In basic terms, you start out by telling Pandora about a favorite band, song, or type of music. It will then start a streaming music station based on that. It looks at elements typical of that music, and chooses items that are both stylistically related, and and that are appreciated by others who like the same kind of music. From there, it gets more hands-on. You can proceed by simply telling it whether or not you like the songs that are playing, and it will tailor further selections that way. Along with that, you can simply continue to enter favorite groups and songs directly into the system, and it will blend in those considerations. You can do this with a single music stream, or you can separate out several different ones along any criteria you wish (mood, genre, etc.). Myself, I just cram them all into one. Most of my circle of friends are into "musical whiplash", or rapid genre shifting when it comes to music. It comes from loading an eclectic music collection into a MP3 player and hitting random. Pandora lets you do that writ large, as well as throwing in music and artists that you may never have heard of or considered before.

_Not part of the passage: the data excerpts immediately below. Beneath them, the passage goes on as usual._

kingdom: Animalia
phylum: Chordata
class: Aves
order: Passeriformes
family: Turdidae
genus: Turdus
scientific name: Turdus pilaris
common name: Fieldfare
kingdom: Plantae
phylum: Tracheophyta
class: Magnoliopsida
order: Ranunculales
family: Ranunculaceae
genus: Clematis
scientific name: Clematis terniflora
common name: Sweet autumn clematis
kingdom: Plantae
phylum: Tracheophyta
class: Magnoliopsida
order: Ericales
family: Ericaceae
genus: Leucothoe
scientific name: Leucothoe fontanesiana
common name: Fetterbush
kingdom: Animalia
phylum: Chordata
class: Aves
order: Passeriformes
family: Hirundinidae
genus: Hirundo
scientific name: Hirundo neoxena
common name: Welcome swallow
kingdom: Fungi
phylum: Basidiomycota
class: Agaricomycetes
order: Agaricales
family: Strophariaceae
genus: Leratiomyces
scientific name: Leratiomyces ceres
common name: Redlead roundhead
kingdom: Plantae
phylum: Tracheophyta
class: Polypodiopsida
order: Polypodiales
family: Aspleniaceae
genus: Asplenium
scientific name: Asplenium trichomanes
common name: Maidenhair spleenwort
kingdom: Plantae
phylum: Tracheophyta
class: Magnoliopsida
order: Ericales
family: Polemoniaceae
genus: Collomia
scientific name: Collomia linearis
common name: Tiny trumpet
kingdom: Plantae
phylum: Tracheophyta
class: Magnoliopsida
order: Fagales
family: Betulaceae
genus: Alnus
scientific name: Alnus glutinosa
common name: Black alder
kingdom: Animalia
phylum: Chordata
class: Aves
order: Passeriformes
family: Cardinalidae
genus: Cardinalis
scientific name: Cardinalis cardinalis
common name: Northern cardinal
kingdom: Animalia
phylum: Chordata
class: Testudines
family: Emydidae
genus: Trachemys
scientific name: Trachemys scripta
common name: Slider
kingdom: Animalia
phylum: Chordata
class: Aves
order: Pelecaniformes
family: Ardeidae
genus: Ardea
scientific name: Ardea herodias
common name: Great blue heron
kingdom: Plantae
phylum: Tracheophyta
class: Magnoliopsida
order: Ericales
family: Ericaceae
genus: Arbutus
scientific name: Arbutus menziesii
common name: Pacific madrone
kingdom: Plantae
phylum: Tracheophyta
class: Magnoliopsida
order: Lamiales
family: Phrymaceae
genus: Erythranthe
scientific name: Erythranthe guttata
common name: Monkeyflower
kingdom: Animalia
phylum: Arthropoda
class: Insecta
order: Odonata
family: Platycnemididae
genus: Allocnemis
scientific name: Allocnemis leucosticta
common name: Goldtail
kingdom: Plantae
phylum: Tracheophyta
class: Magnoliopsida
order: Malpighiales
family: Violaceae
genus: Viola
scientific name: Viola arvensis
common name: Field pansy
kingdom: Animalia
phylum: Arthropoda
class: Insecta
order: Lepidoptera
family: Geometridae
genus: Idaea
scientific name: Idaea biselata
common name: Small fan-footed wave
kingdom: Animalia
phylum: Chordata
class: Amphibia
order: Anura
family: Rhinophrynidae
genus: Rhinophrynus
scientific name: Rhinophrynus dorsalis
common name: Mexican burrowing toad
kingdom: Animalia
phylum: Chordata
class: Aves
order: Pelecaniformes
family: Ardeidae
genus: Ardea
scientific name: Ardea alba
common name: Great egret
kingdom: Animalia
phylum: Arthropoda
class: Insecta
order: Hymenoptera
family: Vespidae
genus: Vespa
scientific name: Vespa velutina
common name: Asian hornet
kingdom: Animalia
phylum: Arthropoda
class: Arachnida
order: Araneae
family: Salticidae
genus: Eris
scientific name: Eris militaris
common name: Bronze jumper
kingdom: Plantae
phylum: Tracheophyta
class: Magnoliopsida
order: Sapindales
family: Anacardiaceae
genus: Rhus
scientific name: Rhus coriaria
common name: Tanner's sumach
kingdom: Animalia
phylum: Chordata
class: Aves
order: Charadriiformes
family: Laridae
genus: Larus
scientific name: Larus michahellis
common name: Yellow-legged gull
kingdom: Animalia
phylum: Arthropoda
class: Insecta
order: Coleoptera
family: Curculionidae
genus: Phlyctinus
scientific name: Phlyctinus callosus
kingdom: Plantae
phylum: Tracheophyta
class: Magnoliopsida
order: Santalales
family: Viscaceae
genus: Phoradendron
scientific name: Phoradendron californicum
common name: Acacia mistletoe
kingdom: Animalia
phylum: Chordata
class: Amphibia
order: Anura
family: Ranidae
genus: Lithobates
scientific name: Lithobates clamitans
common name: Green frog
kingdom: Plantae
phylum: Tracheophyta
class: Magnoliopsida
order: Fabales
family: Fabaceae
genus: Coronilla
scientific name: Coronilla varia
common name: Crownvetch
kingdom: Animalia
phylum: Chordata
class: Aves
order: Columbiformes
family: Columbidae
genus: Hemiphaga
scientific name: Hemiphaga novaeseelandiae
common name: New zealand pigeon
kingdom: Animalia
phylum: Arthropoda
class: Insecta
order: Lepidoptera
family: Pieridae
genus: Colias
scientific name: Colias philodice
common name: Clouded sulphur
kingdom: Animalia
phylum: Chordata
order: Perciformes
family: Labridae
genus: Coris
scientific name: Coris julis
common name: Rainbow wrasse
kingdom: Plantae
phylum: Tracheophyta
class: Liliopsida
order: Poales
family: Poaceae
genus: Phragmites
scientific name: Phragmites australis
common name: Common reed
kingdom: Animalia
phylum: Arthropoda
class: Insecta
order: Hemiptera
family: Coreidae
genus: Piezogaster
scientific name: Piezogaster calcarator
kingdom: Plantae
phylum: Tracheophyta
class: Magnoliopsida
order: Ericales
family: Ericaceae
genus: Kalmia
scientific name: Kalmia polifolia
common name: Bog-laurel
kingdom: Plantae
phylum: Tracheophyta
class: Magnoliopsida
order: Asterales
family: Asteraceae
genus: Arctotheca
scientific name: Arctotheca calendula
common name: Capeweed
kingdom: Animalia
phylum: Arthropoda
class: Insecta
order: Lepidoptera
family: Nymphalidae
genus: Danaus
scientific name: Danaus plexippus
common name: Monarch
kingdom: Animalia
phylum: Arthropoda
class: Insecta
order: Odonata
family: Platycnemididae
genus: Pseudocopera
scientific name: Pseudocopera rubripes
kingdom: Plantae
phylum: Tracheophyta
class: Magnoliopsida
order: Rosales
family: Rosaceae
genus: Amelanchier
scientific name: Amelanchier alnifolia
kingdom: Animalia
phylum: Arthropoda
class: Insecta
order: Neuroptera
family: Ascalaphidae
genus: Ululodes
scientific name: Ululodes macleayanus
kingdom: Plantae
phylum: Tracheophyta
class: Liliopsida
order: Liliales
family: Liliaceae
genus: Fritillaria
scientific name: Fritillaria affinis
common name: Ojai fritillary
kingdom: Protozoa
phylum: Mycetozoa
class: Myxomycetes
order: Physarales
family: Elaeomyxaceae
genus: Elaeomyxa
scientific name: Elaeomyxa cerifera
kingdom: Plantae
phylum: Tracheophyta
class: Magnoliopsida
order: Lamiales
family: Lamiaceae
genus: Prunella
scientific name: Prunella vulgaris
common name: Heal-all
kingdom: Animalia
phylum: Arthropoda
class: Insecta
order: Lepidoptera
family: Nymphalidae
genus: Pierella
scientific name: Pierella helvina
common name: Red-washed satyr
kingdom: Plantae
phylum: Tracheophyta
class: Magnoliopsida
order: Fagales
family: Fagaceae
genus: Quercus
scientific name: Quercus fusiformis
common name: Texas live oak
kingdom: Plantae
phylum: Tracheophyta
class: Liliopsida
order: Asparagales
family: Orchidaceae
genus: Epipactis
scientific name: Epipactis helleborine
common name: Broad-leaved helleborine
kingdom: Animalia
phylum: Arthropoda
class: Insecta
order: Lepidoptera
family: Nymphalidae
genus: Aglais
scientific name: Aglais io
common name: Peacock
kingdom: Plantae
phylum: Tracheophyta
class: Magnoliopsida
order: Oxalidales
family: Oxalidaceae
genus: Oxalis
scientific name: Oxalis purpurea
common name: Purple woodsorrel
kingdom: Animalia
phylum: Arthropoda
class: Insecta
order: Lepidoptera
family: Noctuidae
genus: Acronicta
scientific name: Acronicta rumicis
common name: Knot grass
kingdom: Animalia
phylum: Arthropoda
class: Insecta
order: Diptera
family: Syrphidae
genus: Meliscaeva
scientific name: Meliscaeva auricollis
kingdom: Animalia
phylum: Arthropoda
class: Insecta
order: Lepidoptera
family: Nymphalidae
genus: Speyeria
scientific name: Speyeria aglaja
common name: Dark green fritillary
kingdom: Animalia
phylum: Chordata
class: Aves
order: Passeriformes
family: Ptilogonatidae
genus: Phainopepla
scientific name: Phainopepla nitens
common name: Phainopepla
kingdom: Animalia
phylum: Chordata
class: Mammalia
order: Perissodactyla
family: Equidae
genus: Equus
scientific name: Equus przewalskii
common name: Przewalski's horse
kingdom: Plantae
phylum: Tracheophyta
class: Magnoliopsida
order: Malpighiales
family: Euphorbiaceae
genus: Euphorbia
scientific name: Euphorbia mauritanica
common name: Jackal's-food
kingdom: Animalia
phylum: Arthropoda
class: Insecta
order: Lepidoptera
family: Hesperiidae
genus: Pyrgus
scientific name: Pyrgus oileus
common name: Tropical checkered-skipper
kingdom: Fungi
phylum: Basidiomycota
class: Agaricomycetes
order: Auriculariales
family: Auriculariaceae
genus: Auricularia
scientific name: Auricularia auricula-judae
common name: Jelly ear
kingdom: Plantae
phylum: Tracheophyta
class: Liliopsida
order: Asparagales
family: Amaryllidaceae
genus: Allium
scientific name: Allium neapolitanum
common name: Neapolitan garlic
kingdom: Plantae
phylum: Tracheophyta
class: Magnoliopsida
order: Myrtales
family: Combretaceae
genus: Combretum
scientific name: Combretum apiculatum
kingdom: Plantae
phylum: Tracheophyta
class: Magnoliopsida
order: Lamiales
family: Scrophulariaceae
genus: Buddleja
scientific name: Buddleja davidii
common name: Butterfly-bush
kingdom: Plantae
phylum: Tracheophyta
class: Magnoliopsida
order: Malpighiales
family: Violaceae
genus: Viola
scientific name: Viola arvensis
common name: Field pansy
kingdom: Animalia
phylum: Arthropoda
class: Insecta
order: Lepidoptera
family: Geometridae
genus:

I'll admit, I have rapidly become addicted to the service. My favorite part is that you can ask the system why it chose a particular song, and it will give you a list of reasons, such as "...it features modern r&b stylings, funk influences, disco influences, a subtle use of vocal counterpoint, and a subtle use of vocal harmony", which happens to be playing as I write this. The new IPhone even has Pandora compatibility. I think it beats syncing a play list, hands-down. Check it out.

1 comment:

Coralius said...

Oy, no fair using my phrase without permission! Musical whiplash, indeed!